Task to complete: According to the text on smart cities, since when have the terms "smart city," "intelligent community" and "smart community" been around and broadly used?

Text excerpt:
*** Block opens ***

So what exactly is a ‘smart city’?

Well that one is just way too small: a smart cities expo in India. Image: Getty.

The terms ‘smart city,’ ‘intelligent community’ and ‘smart community,’ have been around and broadly used since the turn of the century. All have had plenty of different definitions over the years.

The outcomes of these smart city initiatives have been equally diverse: a mixed record of success can be associated thus far with the term ‘smart city,’ with as many good as not-so-good practices to learn from. And, while many smart community initiatives have resulted in a deluge of lessons indeed, some of the biggest digital bangs have come without warning or plan, yet have affected communities more profoundly than many planned initiatives.

The notion of the ‘Smart City’ has always been a vague one. Both words represent a problem: ‘smart’ remains hard to define, and objections to the term tend to grow if one is to contemplate what exactly constitutes the opposite of being ‘smart’. It is nearly impossible to tie the term to KPIs and measurable goals, while any attempt to frame the term will be eroded quickly over time: what is considered ‘smart’ today may not be that smart any longer tomorrow.

*** Block closes ***

Dataset records:
*** Block opens ***

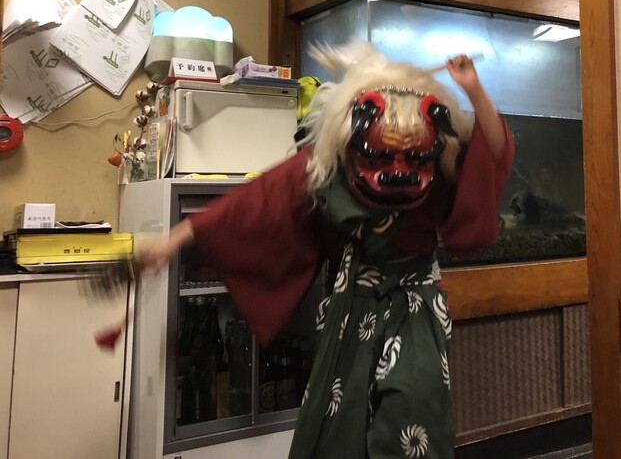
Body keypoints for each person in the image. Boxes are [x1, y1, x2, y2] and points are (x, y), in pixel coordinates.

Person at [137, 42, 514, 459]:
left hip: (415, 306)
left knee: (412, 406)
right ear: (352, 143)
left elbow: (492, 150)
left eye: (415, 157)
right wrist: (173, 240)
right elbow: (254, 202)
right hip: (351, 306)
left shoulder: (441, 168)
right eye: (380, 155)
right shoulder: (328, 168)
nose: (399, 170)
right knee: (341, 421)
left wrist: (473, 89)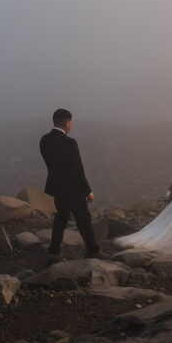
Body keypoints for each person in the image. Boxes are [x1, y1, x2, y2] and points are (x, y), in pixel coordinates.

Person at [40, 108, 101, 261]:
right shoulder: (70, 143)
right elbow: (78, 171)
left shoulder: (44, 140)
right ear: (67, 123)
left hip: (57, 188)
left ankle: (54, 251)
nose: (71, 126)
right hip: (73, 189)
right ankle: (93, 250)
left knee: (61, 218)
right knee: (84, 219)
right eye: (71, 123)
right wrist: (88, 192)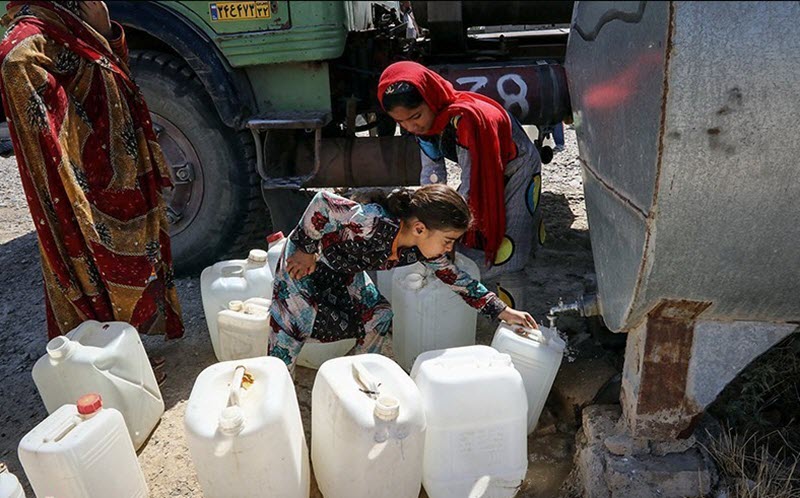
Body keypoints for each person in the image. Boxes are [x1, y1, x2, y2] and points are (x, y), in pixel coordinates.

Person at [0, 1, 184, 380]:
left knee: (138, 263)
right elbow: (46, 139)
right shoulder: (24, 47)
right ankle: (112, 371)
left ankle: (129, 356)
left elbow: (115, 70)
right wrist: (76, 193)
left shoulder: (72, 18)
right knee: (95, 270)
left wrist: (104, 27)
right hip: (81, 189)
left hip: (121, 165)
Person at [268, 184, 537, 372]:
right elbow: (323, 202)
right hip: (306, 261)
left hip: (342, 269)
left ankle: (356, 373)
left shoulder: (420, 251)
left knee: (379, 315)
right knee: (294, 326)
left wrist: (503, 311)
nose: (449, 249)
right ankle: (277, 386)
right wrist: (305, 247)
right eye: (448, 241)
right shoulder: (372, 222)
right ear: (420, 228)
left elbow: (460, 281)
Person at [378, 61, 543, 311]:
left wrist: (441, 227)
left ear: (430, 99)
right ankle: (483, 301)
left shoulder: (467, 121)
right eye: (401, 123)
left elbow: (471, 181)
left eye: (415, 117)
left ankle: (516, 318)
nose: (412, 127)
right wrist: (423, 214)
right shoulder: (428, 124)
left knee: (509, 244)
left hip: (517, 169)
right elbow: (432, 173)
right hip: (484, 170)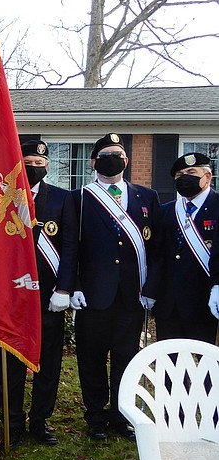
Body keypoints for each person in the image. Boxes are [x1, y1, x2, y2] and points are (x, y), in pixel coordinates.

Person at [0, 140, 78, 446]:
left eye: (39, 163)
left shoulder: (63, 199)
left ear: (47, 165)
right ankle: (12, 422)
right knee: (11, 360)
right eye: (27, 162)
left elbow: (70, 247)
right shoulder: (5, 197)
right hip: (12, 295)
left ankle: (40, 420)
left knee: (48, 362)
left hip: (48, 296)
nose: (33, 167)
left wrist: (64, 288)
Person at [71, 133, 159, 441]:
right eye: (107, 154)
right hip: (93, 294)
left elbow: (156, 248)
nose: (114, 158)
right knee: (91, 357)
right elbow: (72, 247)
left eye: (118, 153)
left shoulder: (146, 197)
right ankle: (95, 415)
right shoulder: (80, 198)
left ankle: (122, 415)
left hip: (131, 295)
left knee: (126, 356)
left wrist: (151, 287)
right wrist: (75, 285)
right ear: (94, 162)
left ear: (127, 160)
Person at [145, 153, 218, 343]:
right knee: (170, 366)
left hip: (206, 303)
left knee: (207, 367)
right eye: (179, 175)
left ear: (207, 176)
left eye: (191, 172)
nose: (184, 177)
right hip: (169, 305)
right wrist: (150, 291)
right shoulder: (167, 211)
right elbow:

*** Block closes ***

Task solution: Since the turn of the century.